Spatial reasoning data:

▬▬▬

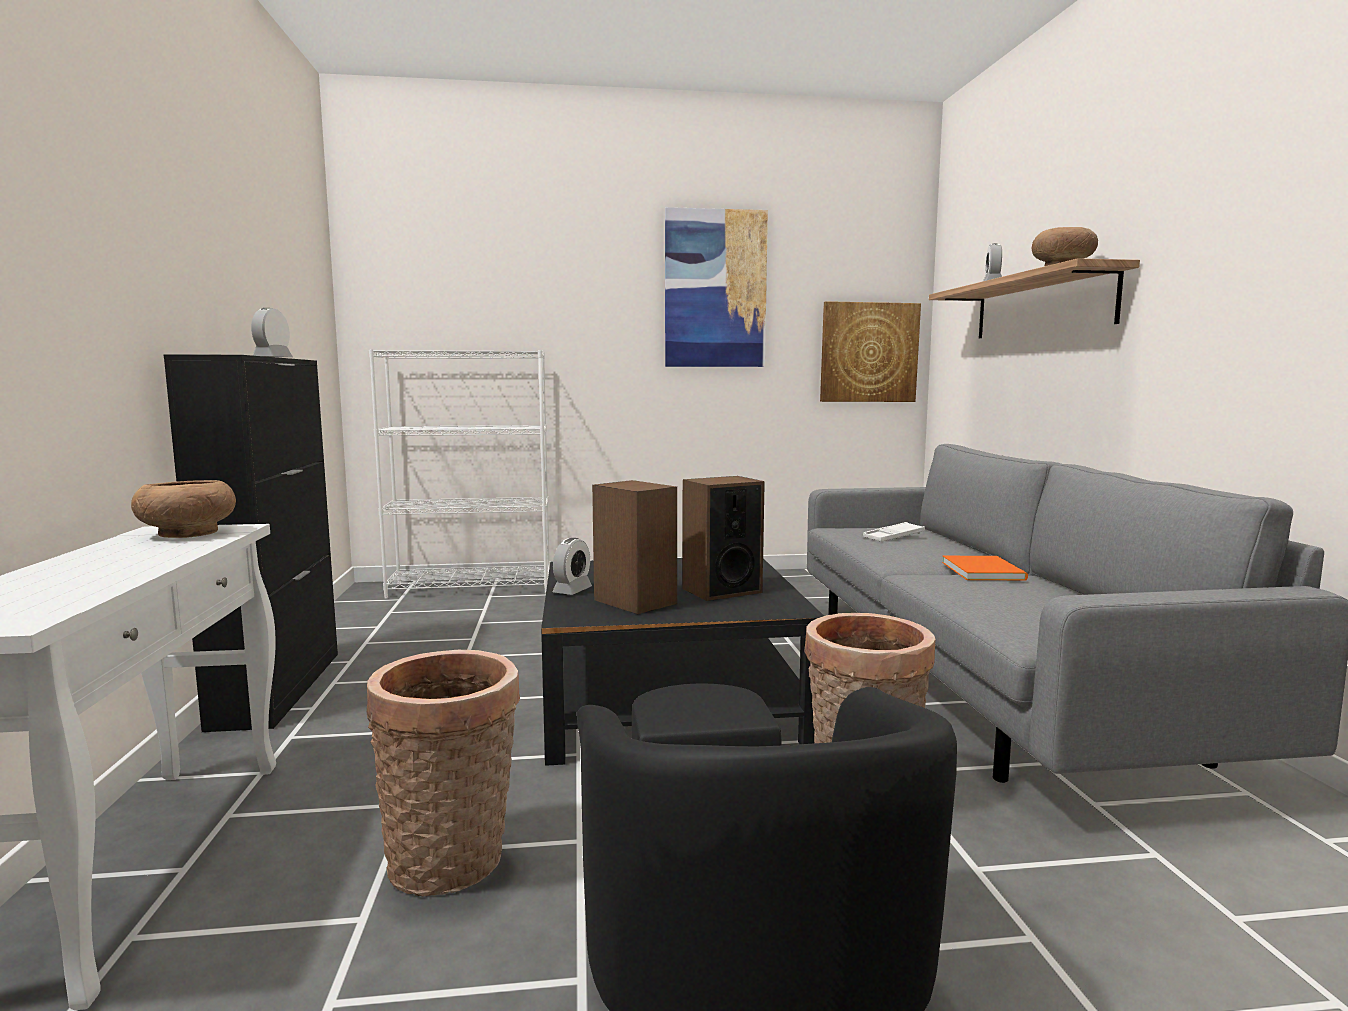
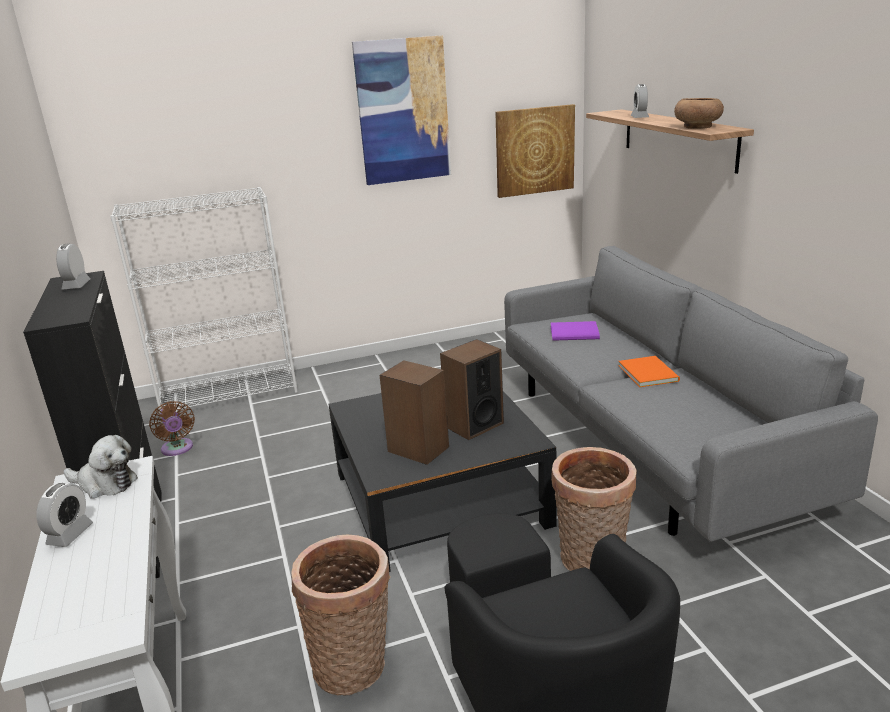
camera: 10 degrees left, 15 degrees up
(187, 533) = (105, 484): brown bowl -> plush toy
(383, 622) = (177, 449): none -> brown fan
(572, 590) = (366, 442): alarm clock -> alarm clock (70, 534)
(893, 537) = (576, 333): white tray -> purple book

▬▬▬

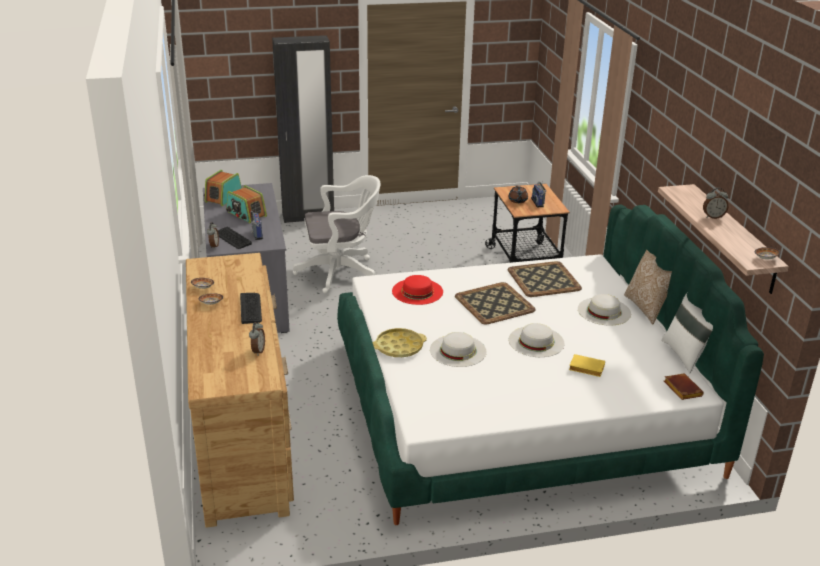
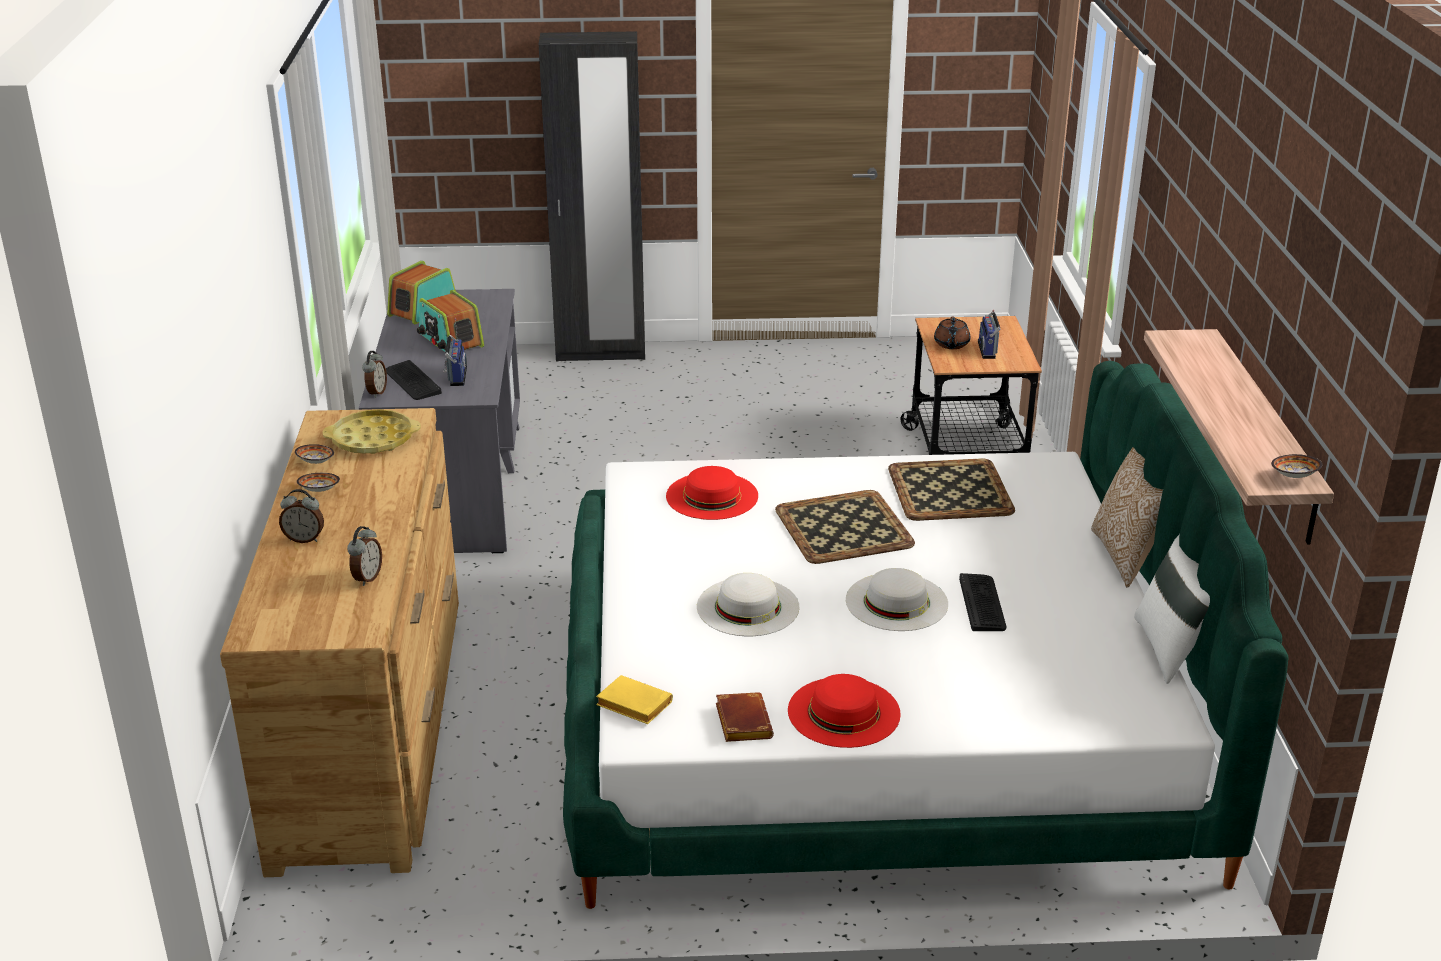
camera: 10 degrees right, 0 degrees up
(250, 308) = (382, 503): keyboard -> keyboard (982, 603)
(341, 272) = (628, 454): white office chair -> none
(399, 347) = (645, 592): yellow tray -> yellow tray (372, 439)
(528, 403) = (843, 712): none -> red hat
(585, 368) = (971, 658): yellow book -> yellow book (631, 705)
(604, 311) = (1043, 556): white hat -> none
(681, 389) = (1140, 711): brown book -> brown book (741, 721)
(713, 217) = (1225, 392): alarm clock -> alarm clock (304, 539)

▬▬▬

TASK INSTRUCTIONS:
Copy word for word the stretch of entries above from the line that has "(187, 533) = (105, 484): brown" through the line that has "(893, 537) = (576, 333): white", both ends included, and nothing outside it.

SOLUTION:
(187, 533) = (105, 484): brown bowl -> plush toy
(383, 622) = (177, 449): none -> brown fan
(572, 590) = (366, 442): alarm clock -> alarm clock (70, 534)
(893, 537) = (576, 333): white tray -> purple book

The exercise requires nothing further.